If an unsuspecting person were to click the link within the SMS, the website would covertly install malware in the person’s device potentially allowing the hacker to retrieve sensitive data, such as passwords, bank account details, and contact information.
“If you don’t have endpoint detection software, properly monitored and managed by someone who knows what they’re doing on every device, then you’re going to be susceptible to that,” said Williams.
Continent 8 focuses on protecting the online gambling industry from all possible variants of cyber-attacks. They can range from the pure volumetric-based attacks designed to overwhelm your resources, or even more dangerously clever and targeted application attacks and data breaches. Some can create temporary and costly interruptions, others can be unrecoverable such as data breaches.
In the online gaming industry – which garners little to no loyalty amongst players, this is akin to a death sentence, says Williams. Punters met with a downed website would move to alternative websites, potentially never to return.

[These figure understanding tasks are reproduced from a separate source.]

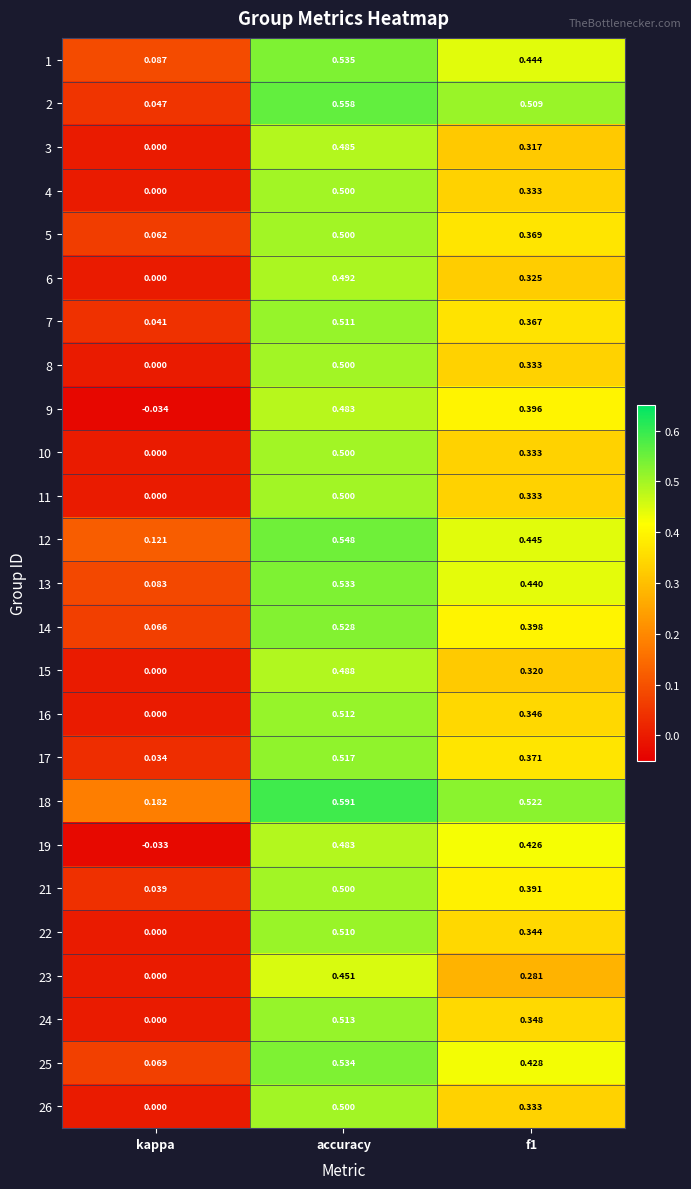

Which series has the largest total across all categories?

18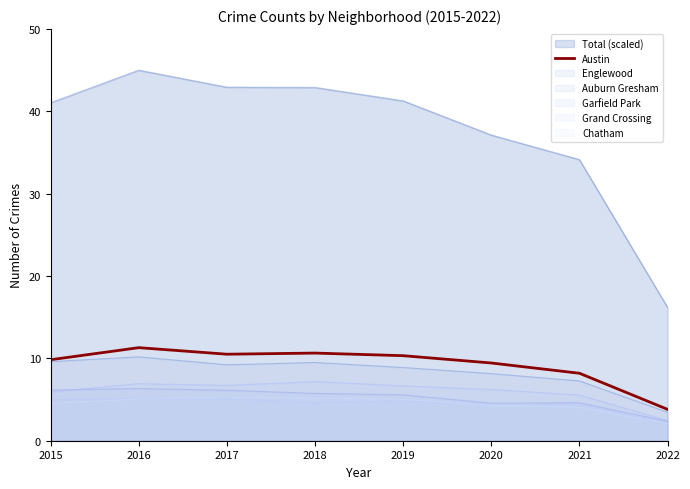

What is the change in value from 2015 to 2017?

+0.7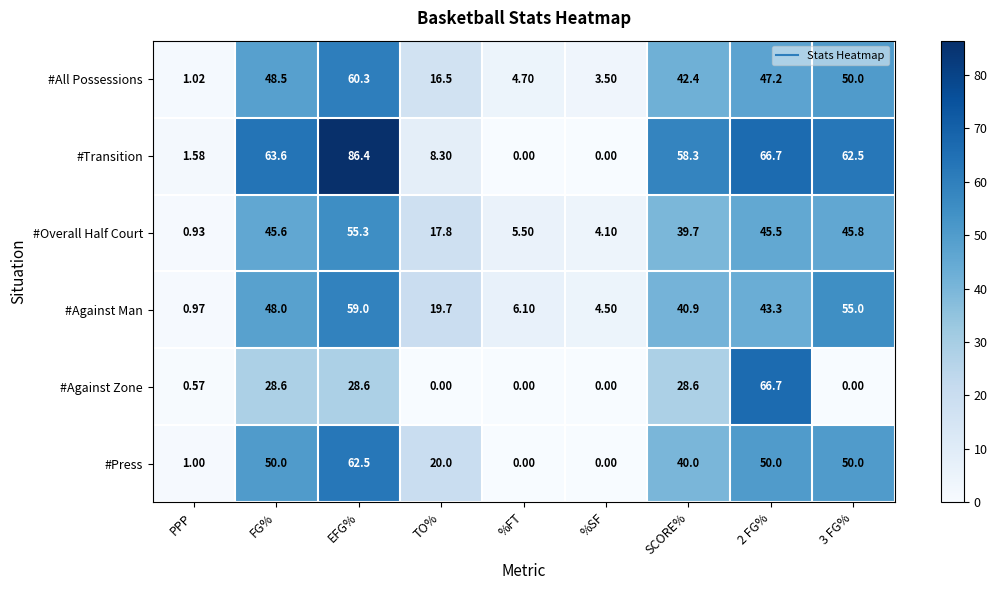

Where does the #Against Man series first go above 40?

FG%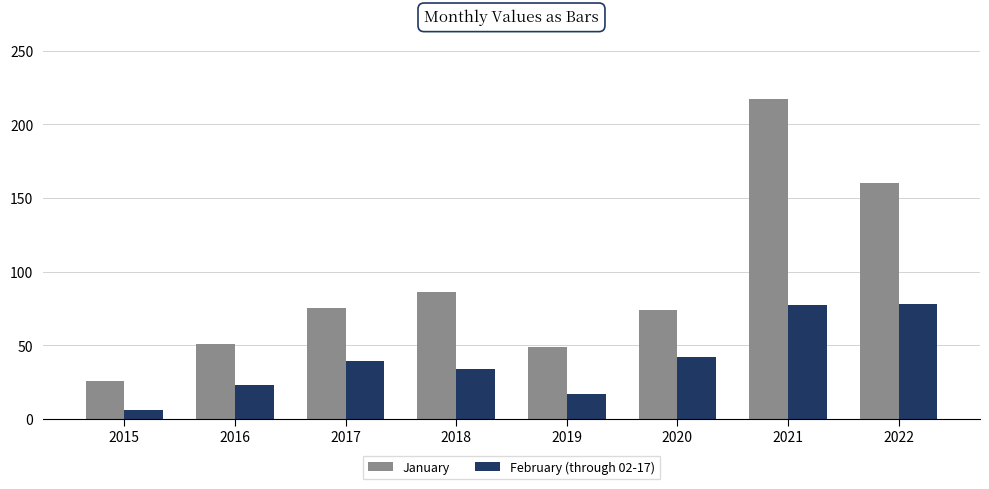

List the series in order of their peak value, highest first.

January, February (through 02-17)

Like in other industries, it’s an issue that has become more problematic over the course of 2021.
Continent 8 last week reported a record quarter of Distributed Denial of Service (DDoS) attacks amongst its clients in 3Q21 – reaching 546 attacks compared to just 240 from the previous quarter.
“Our latest statistics align with wider trends that show a steep rise in the number of cyberattacks being launched against businesses and organizations around the world, with DDoS and Ransomware the most prevalent methods of attack,” said the company in a statement.

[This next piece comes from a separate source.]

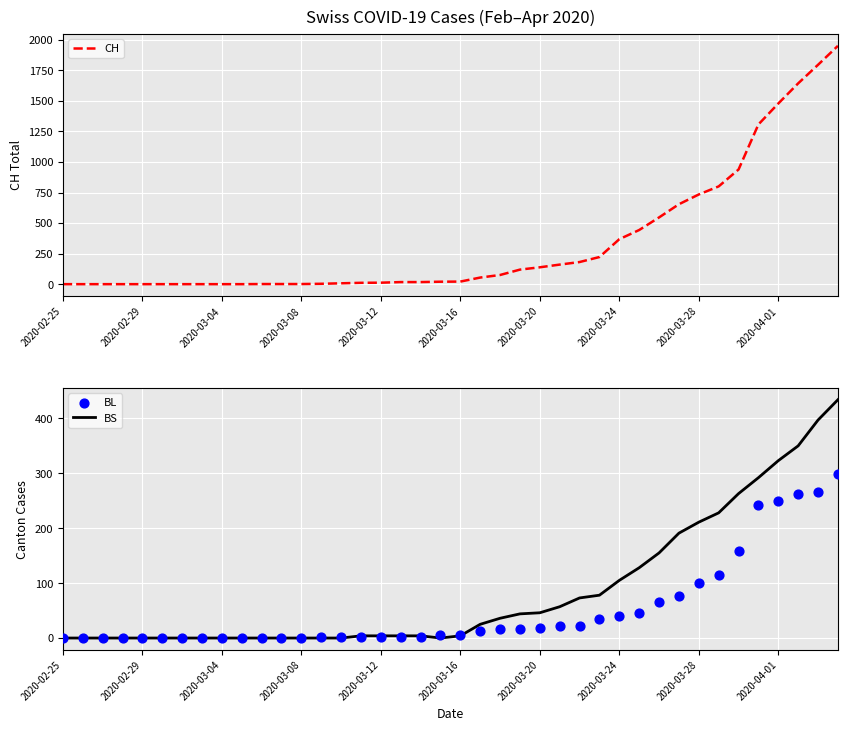

What are all the series names shown in the legend?

CH, BS, BL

According to Gartner Research, the average cost of downtime for a small-to-medium business is around $5,600 per minute. For larger businesses, each attack causes on average around $2.5 million in lost revenue.
This is multiplied in the case of data breaches (such as malware or ransomware), where costs to businesses can be in the tens of millions depending on the company, said Williams.
Williams also notes that the rise in cryptocurrency has also played a catalytic role in the growth of cybercrime.
“From a ransom perspective. It’s getting easier to get paid money – i.e. through crypto, bitcoin, etc. In the past, there used to be a bank account, but now it’s getting more and more difficult [to trace them].”
“The message to any concerned companies who have not already engaged with a trusted security services company is to place this risk as a priority, and ensure your business is protected. If you are in any way unsure or concerned it should become one of the highest priorities. The stability of your company can be destroyed with just one incident as has been witnessed so many times in recent months and years,” William concludes.